Deployability in High-Stakes Applications: The traceable, evidence-backed answer predictions are particularly valuable for domains (e.g., biomedical, financial QA) where trust and transparency are imperative.
Robustness and Error Calibration: Iterative graph reduction improves robustness to noisy or incomplete retrieval, and the system can signal uncertainty to users when supporting evidence is insufficient.
Extensibility to Other Multi-source Reasoning Tasks: The architecture's modularity allows for extension to recommendation, fact-checking, and more ambitious knowledge integration tasks.

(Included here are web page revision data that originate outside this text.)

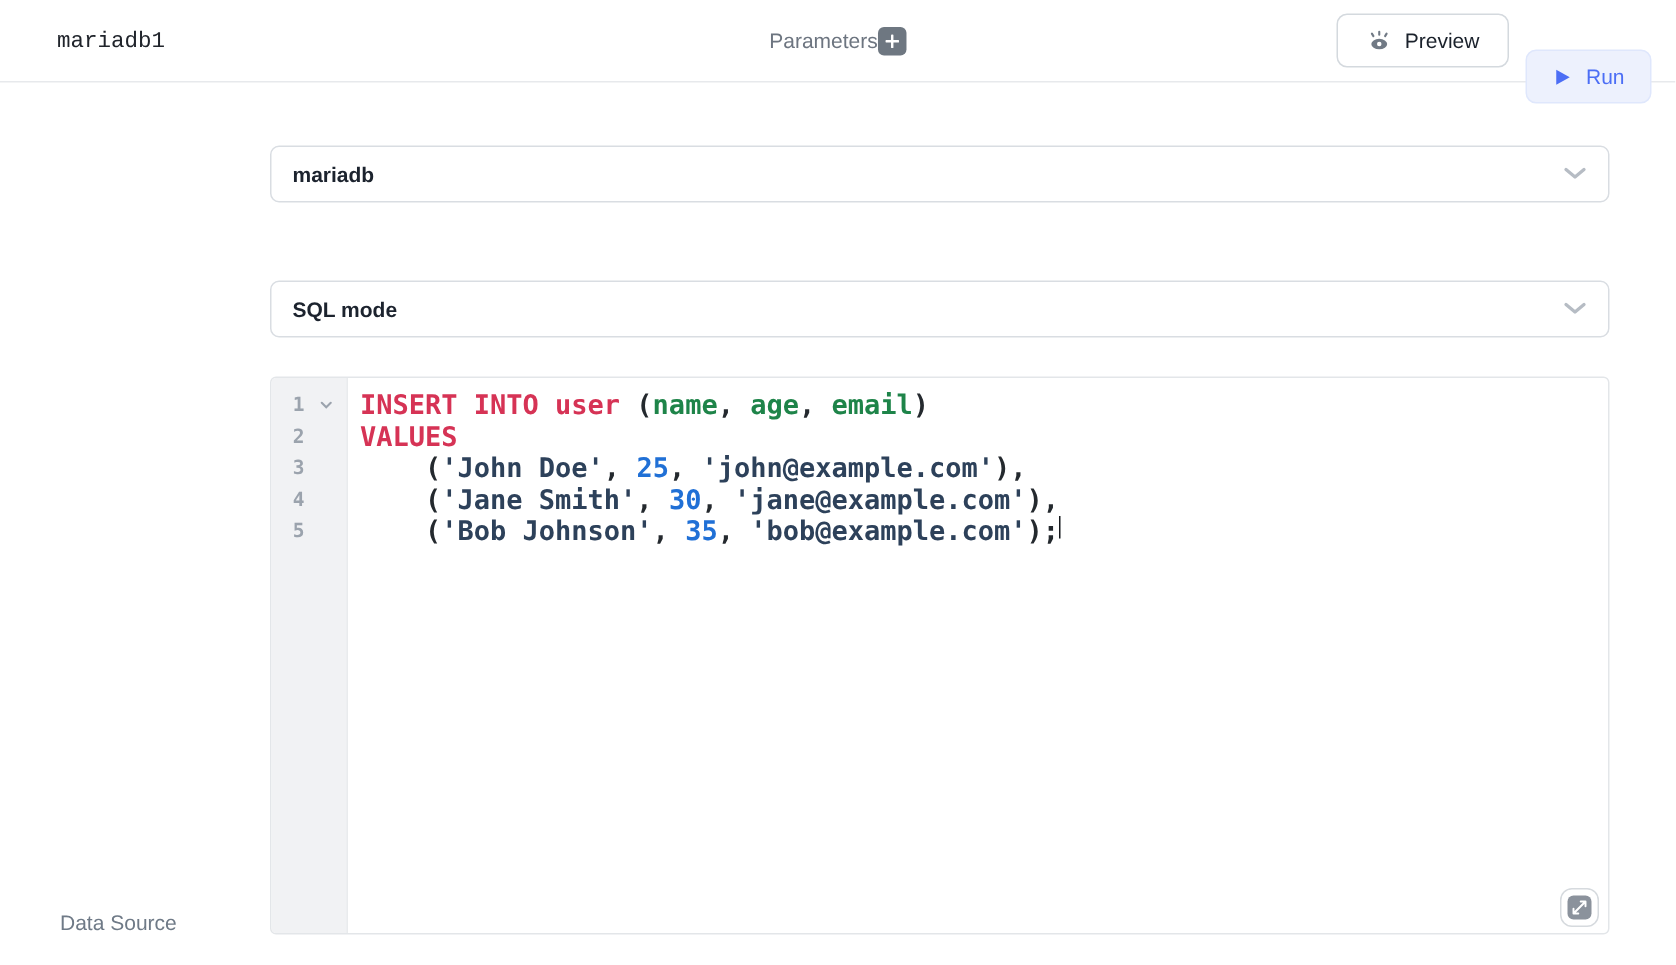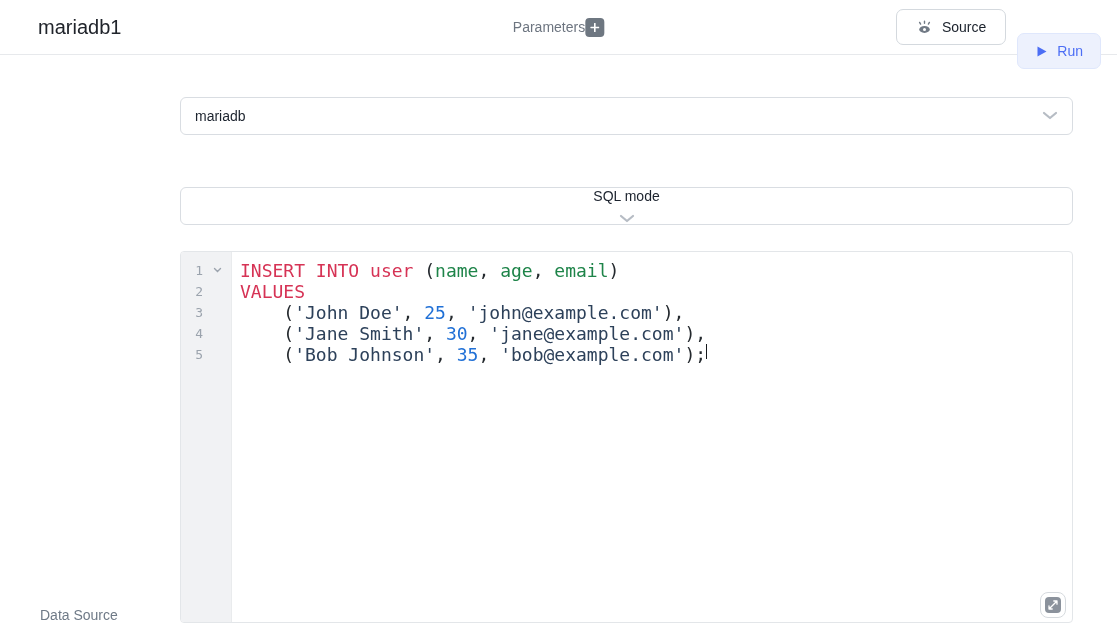--- a/index.html
+++ b/index.html
@@ -1,35 +1,35 @@
 <!DOCTYPE html>
 <html style="--accent: #4c6ef5; --run-bg: #edf1fd; --run-border: #dfe7fc;"><head>
 <meta charset="utf-8">
 <style>
   * { margin:0; padding:0; box-sizing:border-box; }
   html,body { width:1117px; height:643px; background:#fff; font-family:"Liberation Sans", sans-serif; overflow:hidden; }
 
   
   .header { height:55px; display:flex; align-items:center; padding:0 16px 0 38px; border-bottom:1px solid #e7e9ec; position:relative; background:#fff; }
-  .title { font-size:20px; color:#20242b; }
+  .title { font-size:15px; color:#20242b;font-family:Liberation Mono, monospace; }
   .params { position:absolute; left:50%; transform:translateX(-50%); display:flex; align-items:center; color:#6d7580; font-size:14px; }
   .plus-btn { width:19px; height:19px; background:#6e7781; border:none; border-radius:4px; display:flex; align-items:center; justify-content:center; cursor:pointer; }
   .actions { margin-left:auto; display:flex; gap:11px; align-items:center; }
   .btn { height:36px; border-radius:7px; font-size:14px; display:flex; align-items:center; gap:9px; cursor:pointer; font-family:"Liberation Sans", sans-serif; }
   .btn-preview { padding:0 19px; border:1px solid #d4d9de; background:#fff; color:#1a212b; }
   .btn-run { padding:0 17px; border:1px solid var(--run-border,#dfe7fc); background:var(--run-bg,#edf1fd); color:var(--accent,#4c6ef5);margin-top:48px; }
   .play-ic { color:var(--accent,#4c6ef5); display:flex; }
 
   
   .main { padding-top:42px; }
   .row { display:flex;align-items:flex-end; }
   .label-col { width:180px; padding:10px 0 0 40px; font-size:14px; color:#6f7a87; }
-  .field-col { flex:1; margin-right:44px; }
+  .field-col { flex:1; margin-right:44px;font-weight:bold; }
   .select { height:38px; border:1px solid #d9dde2; border-radius:6px; background:#fff; display:flex; align-items:center; justify-content:space-between; padding:0 14px; font-size:14px; color:#1c232e; cursor:pointer; }
-  .select.second { margin-top:52px;flex-direction:column; }
+  .select.second { margin-top:52px; }
   .chev { display:flex; }
 
   
   .editor { margin-top:26px; height:372px; border:1px solid #e3e6e9; border-radius:4px; display:flex; position:relative; overflow:hidden; background:#fff; }
   .gutter { width:51px; background:#f1f2f4; border-right:1px solid #e9ebed; padding-top:8px; font-family:"DejaVu Sans Mono", monospace; font-size:13px; color:#9ba3ad; }
   .gutter-line { height:21px; line-height:21px; text-align:right; padding-right:28px; position:relative; }
   .fold { position:absolute; right:9px; top:7px; line-height:0; cursor:pointer; }
   .code { flex:1; padding:8px 0 0 8px; font-family:"DejaVu Sans Mono", monospace; font-size:18px; line-height:21px; white-space:pre; color:#24292e; }
   .code-line { height:21px; }
   .caret { display:inline-block; width:1px; height:15px; background:#15181c; vertical-align:text-top; }
@@ -53,21 +53,21 @@
   </div>
   <div class="actions">
     <button class="btn btn-preview">
       <span style="display:flex;">
         <svg width="17" height="15" viewBox="0 0 17 15">
           <path d="M8.5 1.2v2M3.6 2.4l1 1.7M13.4 2.4l-1 1.7" stroke="#717a85" stroke-width="1.4" stroke-linecap="round" fill="none"></path>
           <ellipse cx="8.5" cy="9.4" rx="5.3" ry="3.5" fill="#717a85"></ellipse>
           <circle cx="8.5" cy="9.4" r="1.5" fill="#ffffff"></circle>
         </svg>
       </span>
-      <span>Source</span>
+      <span>Preview</span>
     </button>
     <button class="btn btn-run">
       <span class="play-ic">
         <svg width="13" height="13" viewBox="0 0 13 13">
             <path d="M2.5 1.5l9 5-9 5z" fill="currentColor"></path>
           </svg>
       </span>
       <span>Run</span>
     </button>
   </div>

Speculation on Future Developments

Several avenues of research naturally follow:

Extension of the iterative, explainable GNN paradigm to incorporate reasoning over visual or temporal information sources.
Improved retrieval and entity linking modules to address the remaining cases where answers are absent from the evidence graph.
Enrichment of explanation interfaces with interactive capabilities for user-driven error correction or evidence exploration.
Integration with LLMs as retrieval-augmented generation components, leveraging the controllable explainability framework of Explaignn.

In summary, this work provides a novel and practically grounded framework for explainable ConvQA, establishing a benchmark for future systems that must balance accuracy, efficiency, and end-user trust.